__WHAT TO PRODUCE__: Using only the entries below, output the lines starting at the one containing "Privacy Policy" and ending at the one containing "Experience in one or more programming", exactly and inclusive of both, omitting the pictures.
+++
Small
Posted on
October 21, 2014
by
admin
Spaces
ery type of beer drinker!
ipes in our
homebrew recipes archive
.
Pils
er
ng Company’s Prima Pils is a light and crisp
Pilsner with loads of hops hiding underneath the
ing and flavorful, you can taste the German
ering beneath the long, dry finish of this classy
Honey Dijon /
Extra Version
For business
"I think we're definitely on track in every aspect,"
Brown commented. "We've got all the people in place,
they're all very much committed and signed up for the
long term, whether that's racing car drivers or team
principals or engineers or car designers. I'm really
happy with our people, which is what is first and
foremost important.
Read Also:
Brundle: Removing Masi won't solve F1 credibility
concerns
+++
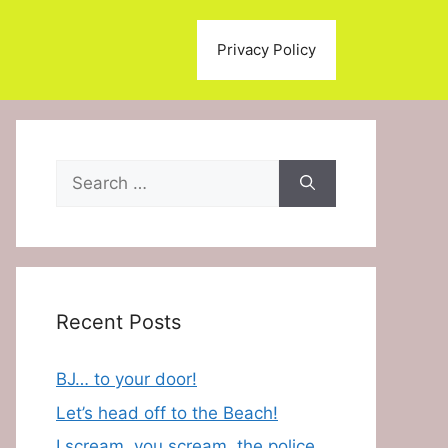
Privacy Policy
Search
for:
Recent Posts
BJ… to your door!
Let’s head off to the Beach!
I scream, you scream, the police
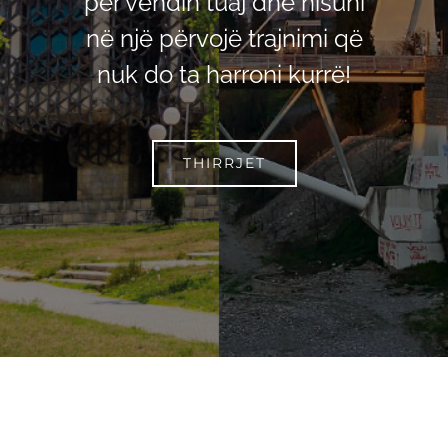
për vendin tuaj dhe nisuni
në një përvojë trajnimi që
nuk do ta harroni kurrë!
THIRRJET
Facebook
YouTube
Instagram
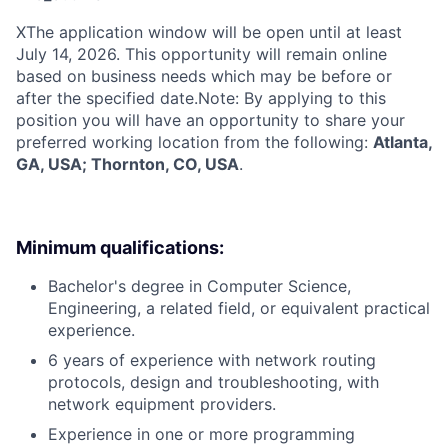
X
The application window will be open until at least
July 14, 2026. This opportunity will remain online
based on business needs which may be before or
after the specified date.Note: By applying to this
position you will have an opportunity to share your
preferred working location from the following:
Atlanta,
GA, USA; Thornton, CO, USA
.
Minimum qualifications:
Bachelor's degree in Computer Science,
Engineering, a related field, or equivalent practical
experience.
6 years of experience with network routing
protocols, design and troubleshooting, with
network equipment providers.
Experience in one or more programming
+++
__TASK SOLUTION__:
Privacy Policy
Search
for:
Recent Posts
BJ… to your door!
Let’s head off to the Beach!
I scream, you scream, the police
për vendin tuaj dhe nisuni
në një përvojë trajnimi që
nuk do ta harroni kurrë!
THIRRJET
Facebook
YouTube
Instagram
X
The application window will be open until at least
July 14, 2026. This opportunity will remain online
based on business needs which may be before or
after the specified date.Note: By applying to this
position you will have an opportunity to share your
preferred working location from the following:
Atlanta,
GA, USA; Thornton, CO, USA
.
Minimum qualifications:
Bachelor's degree in Computer Science,
Engineering, a related field, or equivalent practical
experience.
6 years of experience with network routing
protocols, design and troubleshooting, with
network equipment providers.
Experience in one or more programming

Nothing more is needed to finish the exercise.